The best budget is generally one where 50% of income is allocated to your needs, 30% to your wants, and 20% to savings. If you are nowhere near these numbers presently, look for ways to cut your expenses or increase your income.

Emergencies can be handled with a credit card

Pay with a debit or cash. Do everything you can to not use your credit card. While credit cards will help you build a strong credit score, they may also mean putting yourself in debt slowly over time and paying interest.

Maintain a good credit score

A massive mistake many young adults make early in their independence is taking on too much credit card debt and ruining their credit scores. Do everything you can to safeguard yourself. Be smart about credit card usage and avoid excessive purchases.

Give yourself monthly rewards

As part of your budget, put some money in your pocket. Set aside money to celebrate yourself or get a reward. This will make saving and money smart fun and alleviate pressure. It's like a cheat meal!

Invest in an emergency fund

Emergency funds are your last resort. When you hit a hardship that requires financial help, be ready. Most importantly, an emergency fund prevents you from plunging into debt when an emergency happens. Contribute to your emergency fund regularly until you have 3-6 months' expenses saved.

Make sure you save for retirement

Start a long-term retirement savings account. It can be as simple as taking five dollars off every paycheck. It doesn't need to be large amounts, especially as a young adult. With compound interest, these smaller contributions will only grow bigger over time.

Establish clear financial goals

A goal could be paying off debt, saving 'x' dollars by the year's end. It could also be tied to a specific purchase, such as buying a new car. Set goals and have a path to them. Motivate yourself for economic progress.

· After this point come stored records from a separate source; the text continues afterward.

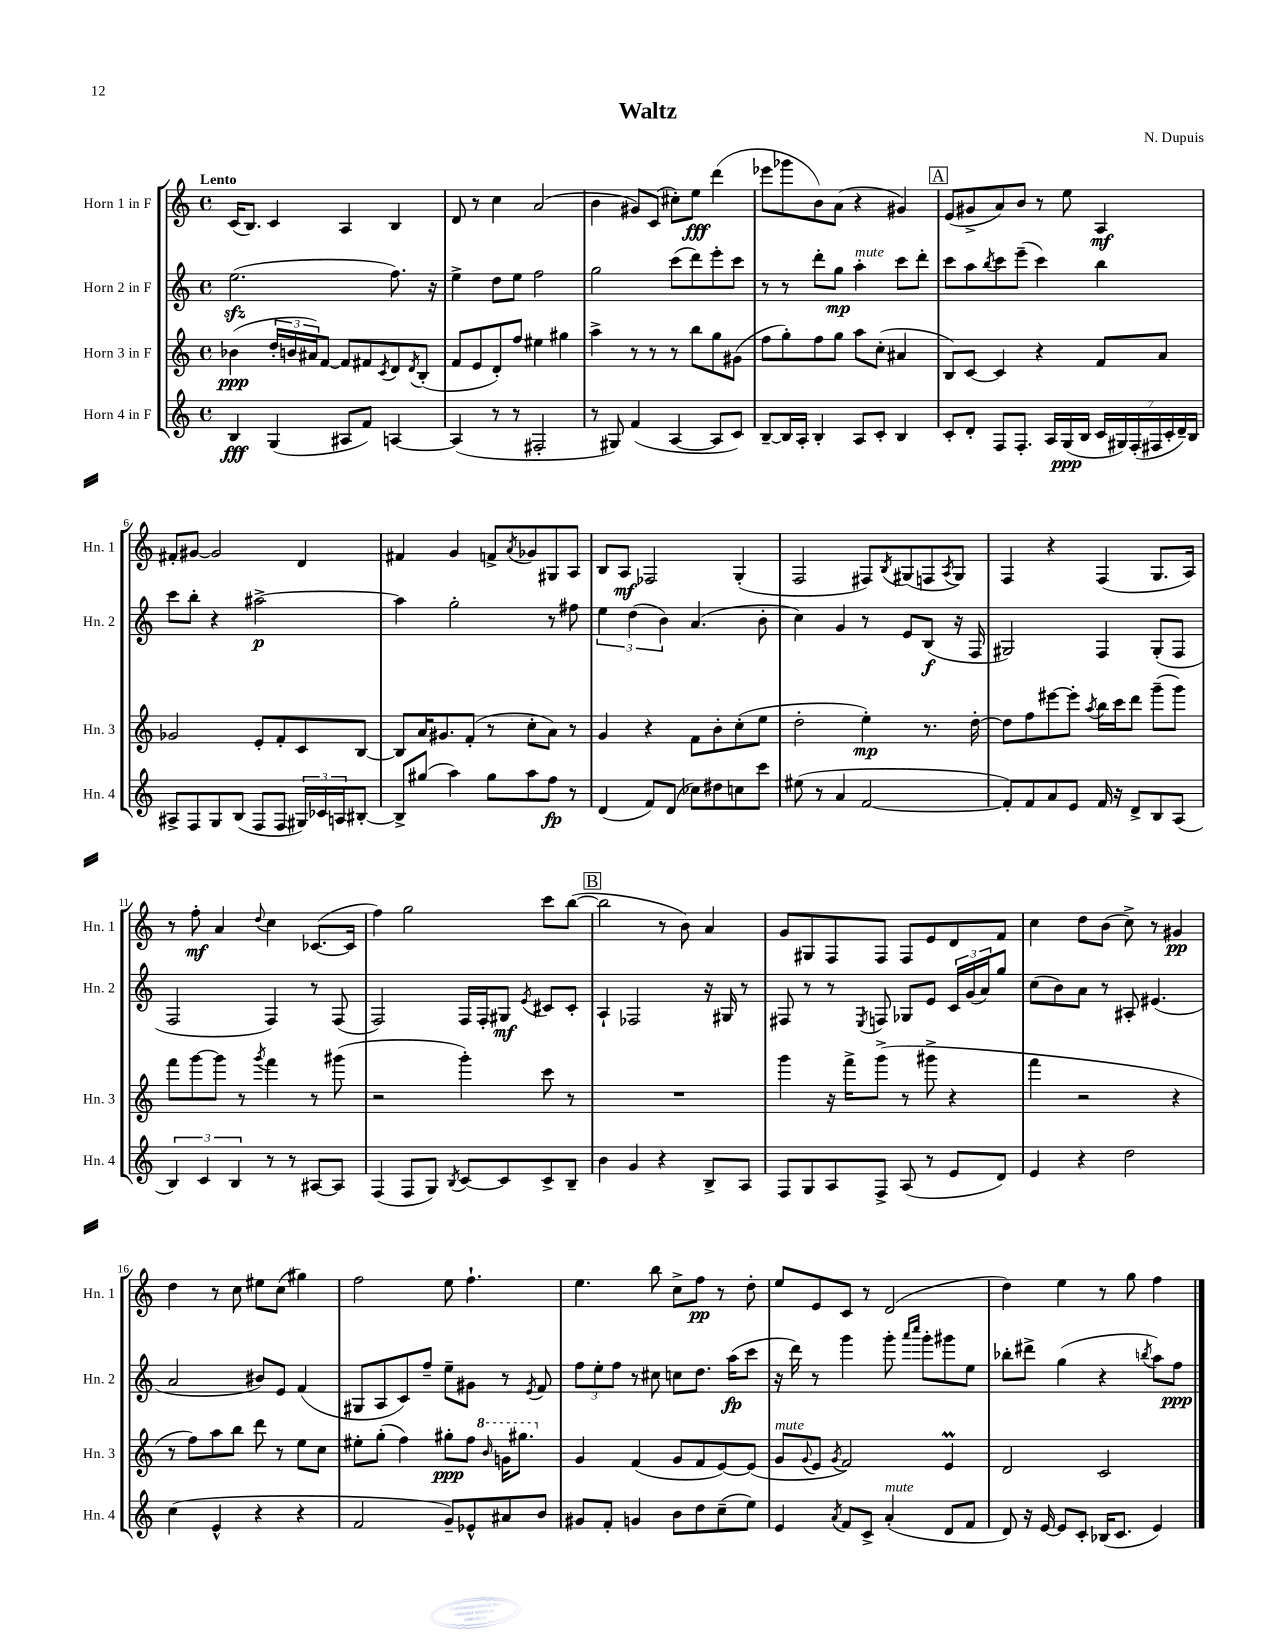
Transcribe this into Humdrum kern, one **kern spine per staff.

**kern	**kern	**kern	**kern
*staff4	*staff3	*staff2	*staff1
*clefG2	*clefG2	*clefG2	*clefG2
*k[]	*k[]	*k[]	*k[]
*M4/4	*M4/4	*M4/4	*M4/4
*met(c)	*met(c)	*met(c)	*met(c)
4B	(4b-	(2.ee	(16c
.	.	.	8.B)
(4G	24dd'	.	4c
.	24b	.	.
.	24a#)	.	.
.	[8f	.	.
8A#	8f]	.	4A
8f)	8f#	.	.
.	8qc	.	.
[4A	8d	8.ff)	4B
.	8qd	.	.
.	(8B'	.	.
.	.	16r	.
=	=	=	=
(4A]	8f	4ee^	8d
.	8e	.	8r
8r	8d')	8dd	4cc
8r	8ff	8ee	.
2F#'	4ee#	2ff	(2a
.	4gg#	.	.
=	=	=	=
8r	4aa^	2gg	4b
8G#)	.	.	.
(4f	8r	.	8g#)
.	8r	.	(8c
[4A	8r	(8ccc	8cc#')
.	8bb	8ddd)	8ee
8A]	8gg	8eee'	(4ddd
8c)	(8g#	8ccc	.
=	=	=	=
[8B~	8ff	8r	8eee-
16B]	8gg')	8r	8ggg-
16A'	.	.	.
4B'	8ff	8ddd'	8b)
.	8gg	8gg	(8a
8A	8aa	4aa'	4r
8c'	(8cc'	.	.
4B	4a#	8ccc	4g#)
.	.	8ddd'	.
=	=	=	=
8c'	8B)	8ccc	(8e
8d'	[8c	8aa	8g#^
.	.	8qbb	.
8F	4c]	8ccc	8a)
8.F'	.	(8eee~	8b
.	4r	4ccc)	8r
16A	.	.	.
(16G	.	.	8ee
16B	.	.	.
28c	8f	4bb	4A
28G#)	.	.	.
(28F'	.	.	.
28F#	.	.	.
.	8a	.	.
28c'	.	.	.
28d~)	.	.	.
28B	.	.	.
=	=	=	=
8A#^	2g-	8ccc	8f#'
8F	.	8bb'	[8g#
8G	.	4r	2g#]
(8B	.	.	.
8F	8e'	[2aa#^	.
8F	8f'	.	.
24G#)	8c	.	4d
24c-	.	.	.
24A	.	.	.
[8B#'	[8B	.	.
=	=	=	=
8B#^]	8B]	4aa#]	4f#
(8gg#	16a	.	.
.	8.g#	.	.
4aa)	.	2gg'	4g
.	(8f'	.	.
8gg#	8r	.	8f^
.	.	.	8qa
8aa	8cc'	.	8g-
8ff	8a)	8r	8G#
8r	8r	8ff#	8A
=	=	=	=
(4d	4g	6ee	8B
.	.	.	8A
.	.	(6dd	.
8f)	4r	.	2F-
.	.	6b)	.
(8d	.	.	.
8cc-)	8f	(4.a	.
8dd#	8b'	.	.
8cc	(8cc'	.	(4G'
8ccc	8ee	8b'	.
=	=	=	=
(8ee#	2dd'	4cc)	2F
8r	.	.	.
4a	.	4g	.
[2f	4ee')	8r	8F#)
.	.	.	8qB
.	.	8e	(8G#
.	8.r	(8B	8F
.	.	.	8qA
.	.	16r	8G#)
.	[16dd'	16F	.
=	=	=	=
8f'])	8dd]	2G#)	4F
8f	8ff	.	.
8a	[8eee#	.	4r
8e	8eee#']	.	.
.	8qaa	.	.
16f	16bb	4F	(4F
16r	16ccc	.	.
8d^	8ddd	.	.
8B	(8ggg~	(8G#'	8.G
(8A	8ggg)	8F	.
.	.	.	16A)
=	=	=	=
6B)	8fff	2F	8r
.	[8ggg	.	8ff'
6c	.	.	.
.	8ggg]	.	4a
6B	.	.	.
.	8r	.	.
.	8qggg	.	8qqdd
8r	4fff	4F)	4cc
8r	.	.	.
[8A#	8r	8r	([8.c-
8A#]	(8ggg#	(8F	.
.	.	.	16c-]
=	=	=	=
(4F	2r	2F)	4ff)
8F	.	.	2gg
8G)	.	.	.
8qB	.	.	.
[8c	4ggg')	16F	.
.	.	16F'	.
8c]	.	8G#	.
.	.	8qe	.
8c^	8ccc	8c#	8ccc
8B~	8r	8c#'	([8bb
=	=	=	=
4b	1r	4A`	2bb]
4g	.	2F-	.
4r	.	.	8r
.	.	.	8b)
8B^	.	16r	4a
.	.	16G#	.
8A	.	8r	.
=	=	=	=
8F	4ggg	8F#	8g
8G	.	8r	8G#
8A	16r	8r	8F
.	16fff^	.	.
.	.	8qE	.
8F^	(8ggg^	8F	8F
(8A	8r	8G-	8F
8r	8ggg#^	8e	8e
8e	4r	24c	8d
.	.	(24g	.
.	.	24a)	.
8d)	.	8gg	8f
=	=	=	=
4e	4fff	(8cc	4cc
.	.	8b)	.
4r	2r	8a	8dd
.	.	8r	(8b
2dd	.	8A#'	8cc^)
.	.	(4.e#	8r
.	4r	.	4g#
=	=	=	=
(4cc	8r	2a	4dd
.	8ff)	.	.
4e^^	8aa	.	8r
.	8bb	.	8cc
4r	8ddd	8b#)	8ee#
.	8r	8e	(8cc
4r	8ee	(4f	4gg#)
.	8cc	.	.
=	=	=	=
2f	8ee#'	8G#	2ff
.	(8gg'	8A	.
.	4ff)	8c)	.
.	.	8ff~	.
8g~)	8gg#'	8ee~	8ee
8e-^^	8ff	8g#	4.ff`
.	16qqbb	.	.
8a#	16gg	8r	.
.	8.ggg#	.	.
.	.	8qe	.
8b	.	8f	.
=	=	=	=
8g#	4g	12ff	4.ee
.	.	12ee'	.
8f'	.	.	.
.	.	12ff	.
4g	(4f	8r	.
.	.	8cc#	8bb
8b	8g	8cc	8cc^
8dd	8f	8.dd	8ff
(8cc~	[8e)	.	8r
.	.	(16aa	.
8ee)	(8e]	8ccc	8dd'
=	=	=	=
4e	8g	16r	8ee
.	.	16ddd)	.
.	8qqg	.	.
.	8e	8r	8e
8qa	8qg	.	.
8f	2f)	4ggg	8c
8c^	.	.	8r
(4a'	.	8ggg'	(2d
.	.	16qqaaa	.
.	.	16qqcccc	.
.	.	8ggg'	.
8d	4e	8ggg#	.
8f	.	8ee	.
=	=	=	=
8d)	2d	8bb-'	4dd)
16r	.	8ddd#^	.
[16e	.	.	.
8e]	.	(4gg	4ee
8c'	.	.	.
(16B-	2c	4r	8r
8.c	.	.	.
.	.	.	8gg
.	.	8qbb	.
4e)	.	8aa)	4ff
.	.	8ff	.
==	==	==	==
*-	*-	*-	*-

Get as much information as you can

Personal finance – and finance in general – is a wide field. Learn as much as you can. How to manage money? Investing in the right portfolio. How to save money? How to maintain and grow wealth? How to stay out of debt? These are all very relevant topics for young adults.

Avoid getting sidetracked by others

Friends, family, or your partner may encourage you to spend more and spend money you don't have. At the same time, you can be attentive to what you're doing. Don't let others' habits take you so far off course that your financial independence is threatened.

Put your health first

Some people may sacrifice their physical or mental health when excited about money and finances. This is the exact opposite of what you should be doing. Eat right, exercise, sleep well, and treat your body well. Ensure you rest so as not to impact your physical or mental health negatively.